Fabian struck Bermuda with 120 mph (192 km/h) winds, making it the strongest storm in nearly 80 years to hit the British crown colony. The hurricane downed hundreds of trees and power lines.

CNN Correspondent Gary Tuchman toured the islands in the storm's aftermath, noting extensive -- but not catastrophic -- damage.

"We've seen roofs off but very few homes actually totaled," he said. "And that's partly because of the very strict building codes here."

On Monday, the National Hurricane Center in Miami, Florida, reported Fabian was weakening as it continued to move toward the north Atlantic. At 11 a.m. EDT, the storm was about 680 miles (1,088 kilometers) east of Cape Race, Newfoundland, moving toward the northeast near 39 mph (63 km/h).

Fabian's strong winds decreased to near 75 mph (120 km/h). Forecasters said they expect Fabian to lose its tropical status Monday.

Scott said a hurricane had not killed anyone in Bermuda since a Category 3 storm scored a direct hit in 1926.

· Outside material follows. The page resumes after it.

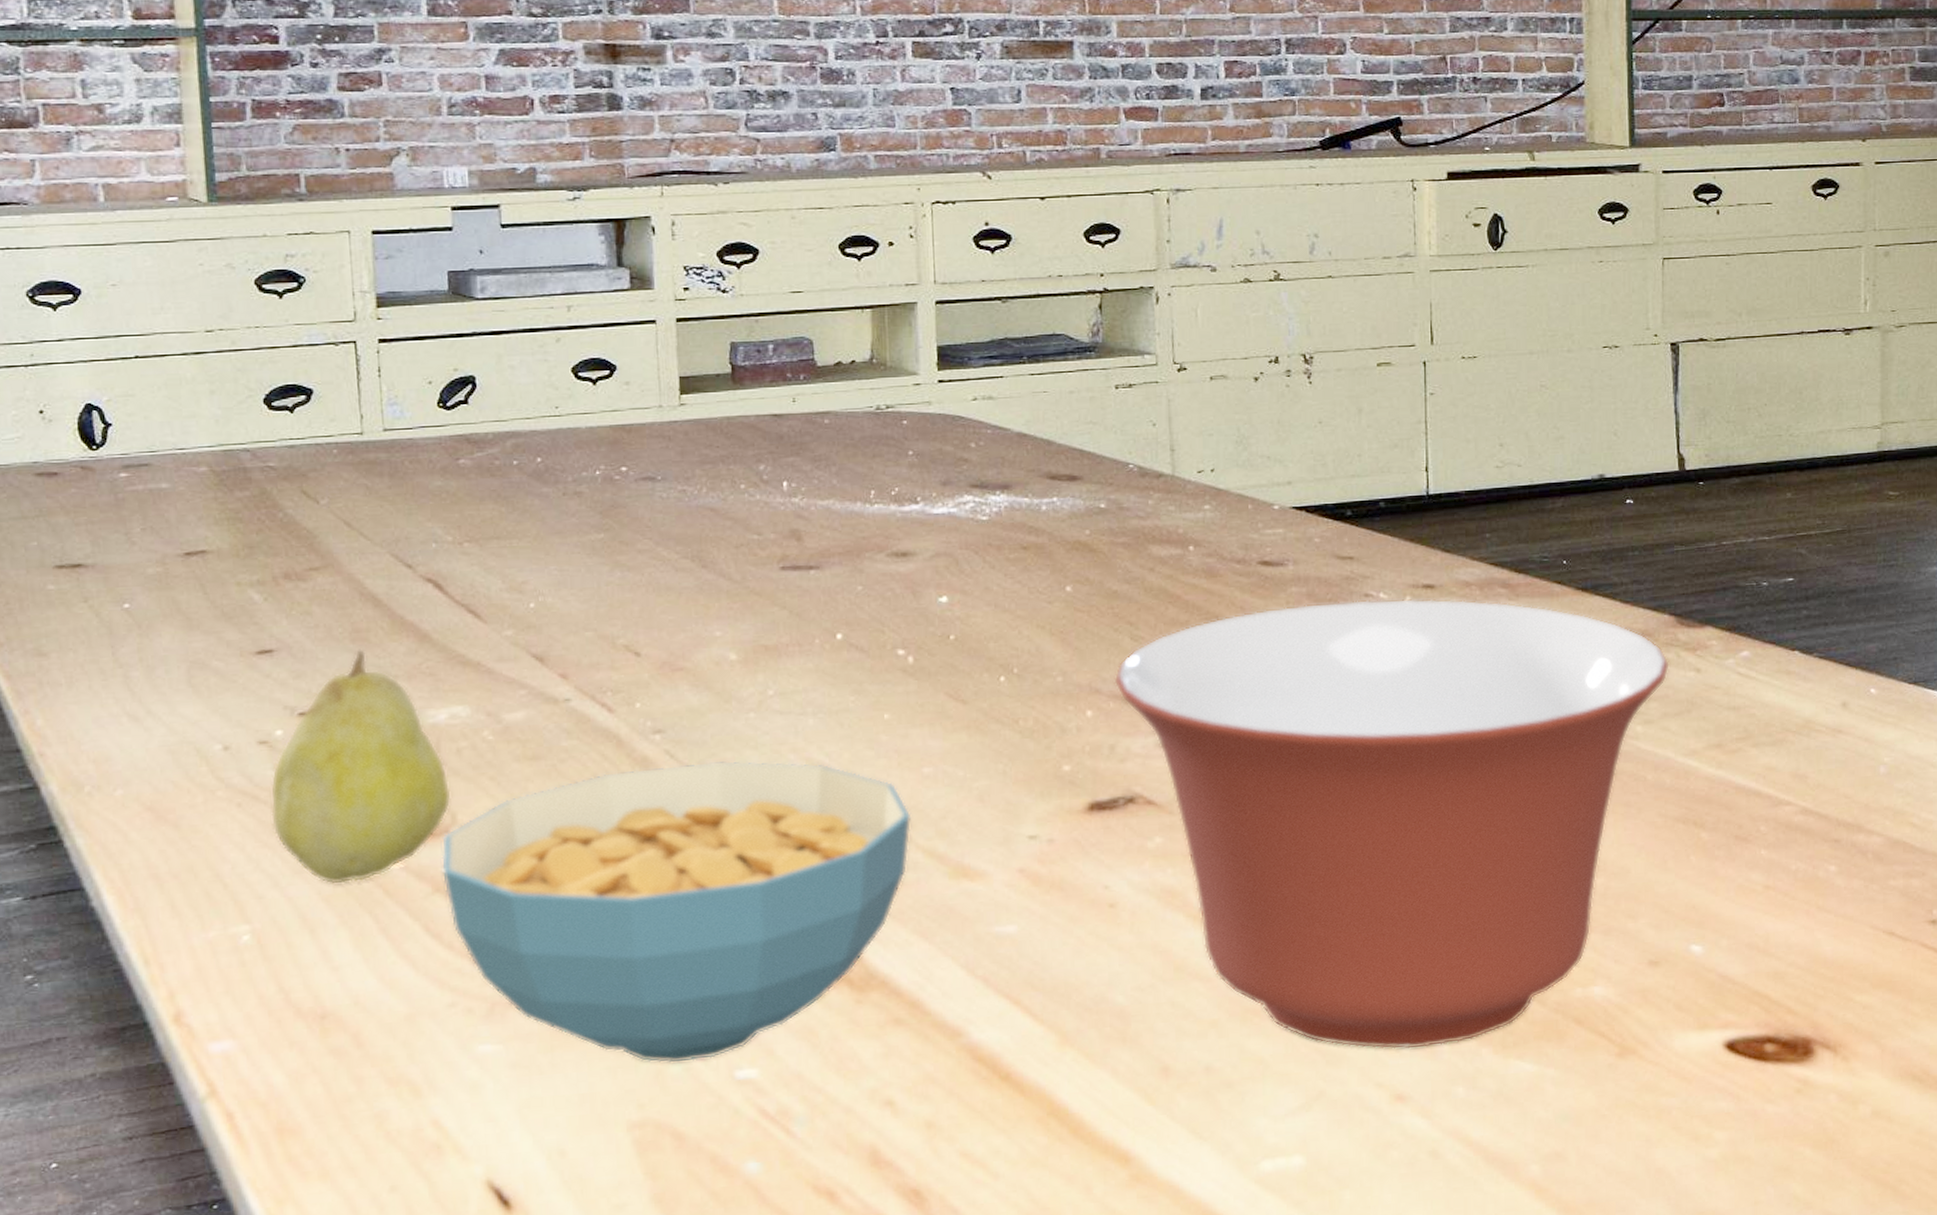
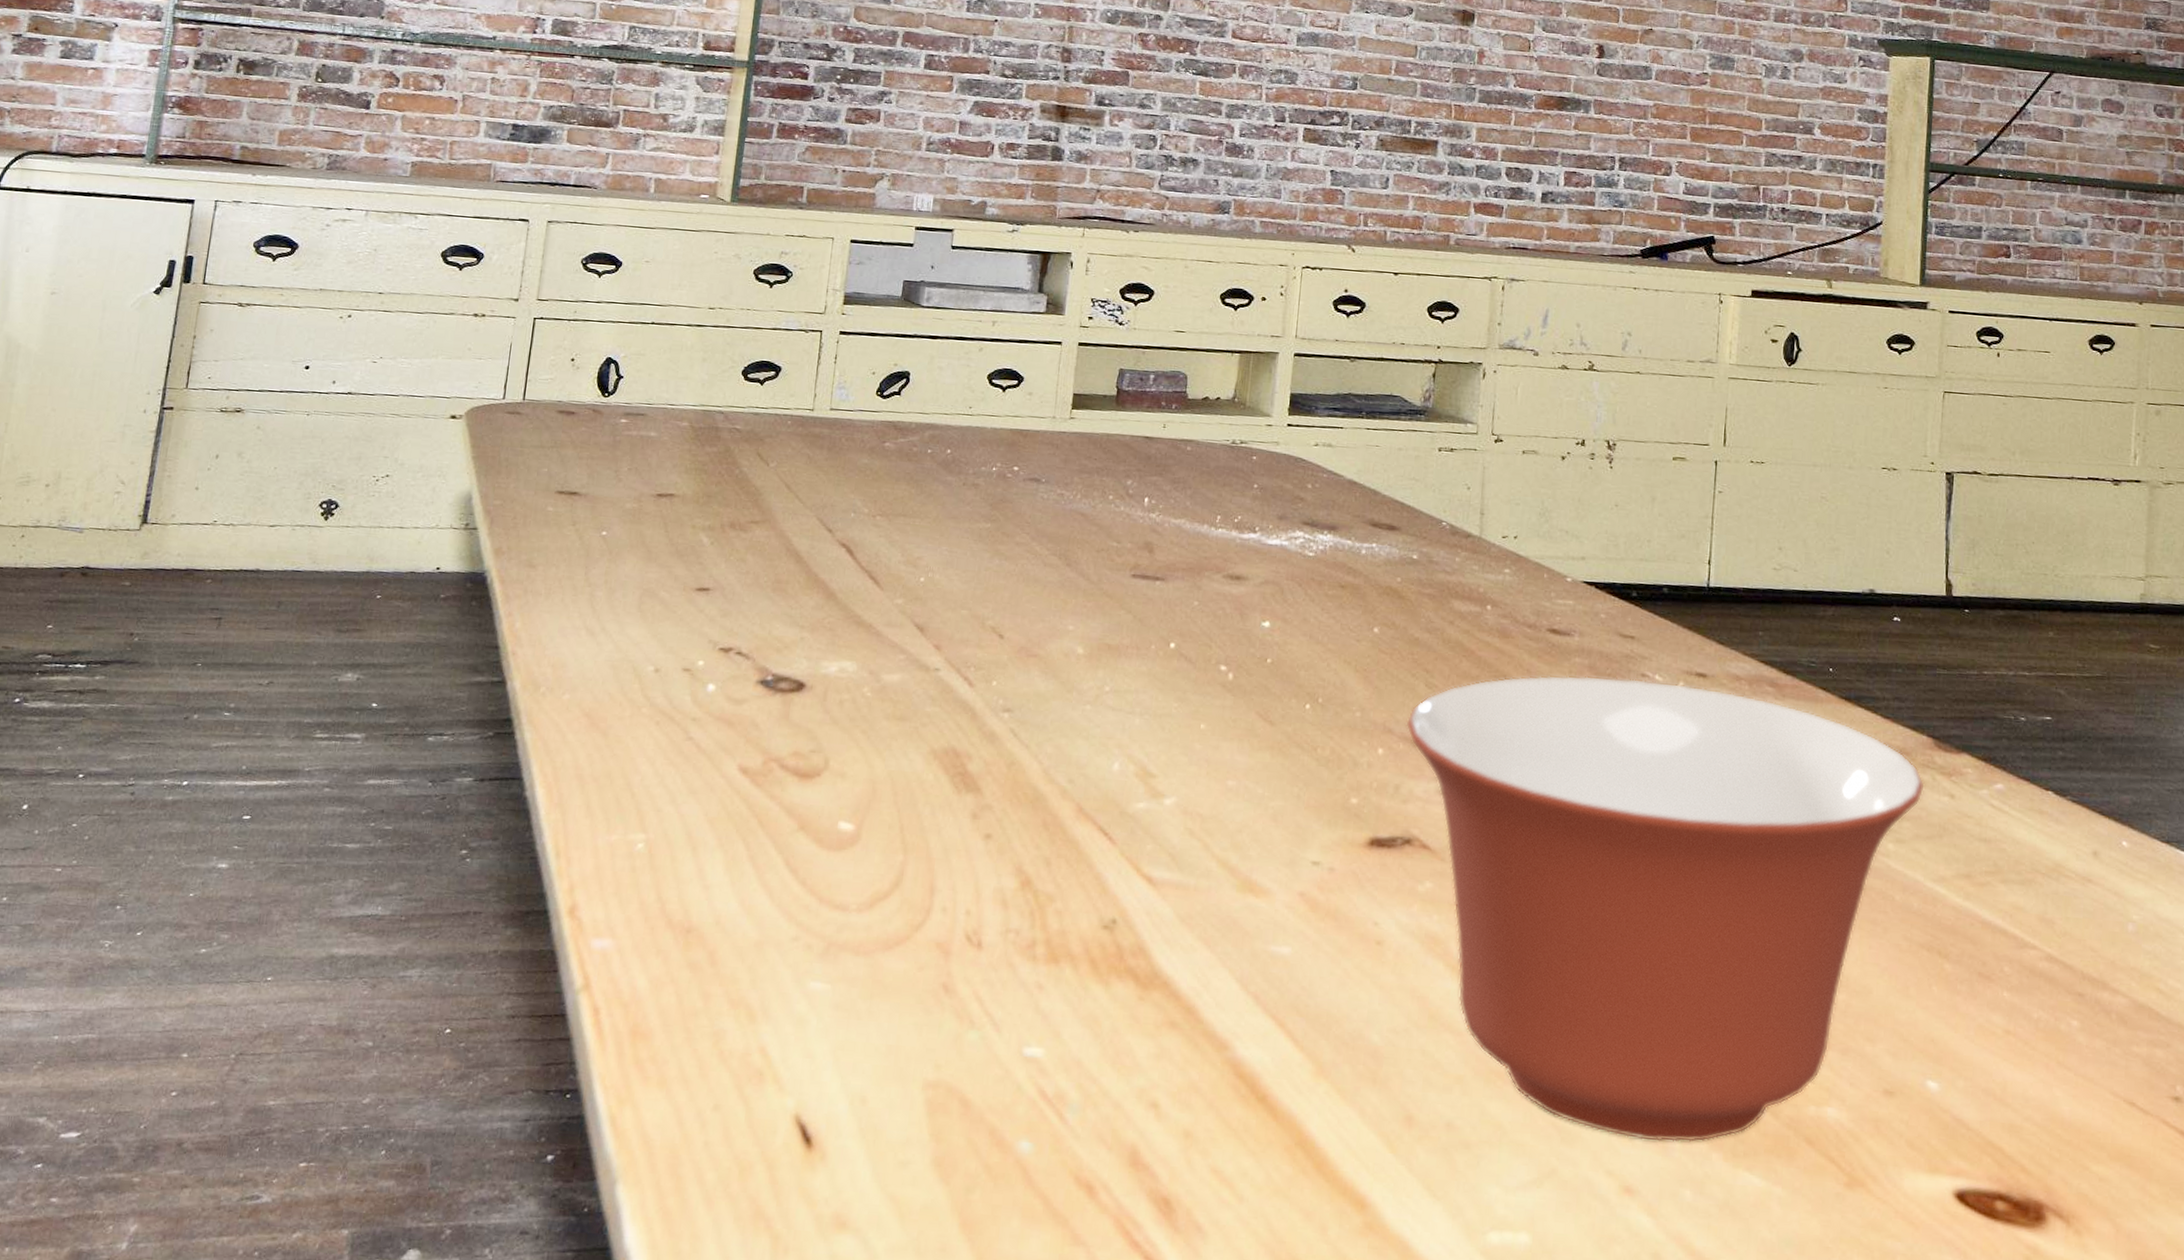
fruit: present [270,649,452,884] -> none [680,598,829,809]
cereal bowl: present [440,760,912,1064] -> none [807,741,1212,1032]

Bermuda is no stranger to tropical weather, but it rarely has suffered a direct hit from a storm of Fabian's magnitude. Fabian was a Category 3 storm on the Saffir-Simpson scale measuring hurricane strength. Hurricanes are ranked 1 to 5 on the scale.

Hurricane Arlene, a Category 2 storm, hit the islands with 100 mph (160 km/h) winds in 1963, and Emily -- a Category 1 with 90 mph winds -- caused millions of dollars in damage with a direct hit in 1987. No hurricane had struck the island since then.

A Category 2 storm directly hit the islands in 1948 with 100 mph (160 km/h) winds, and the 1926 storm, at 121 mph (194 km/h), was only slightly stronger than Fabian.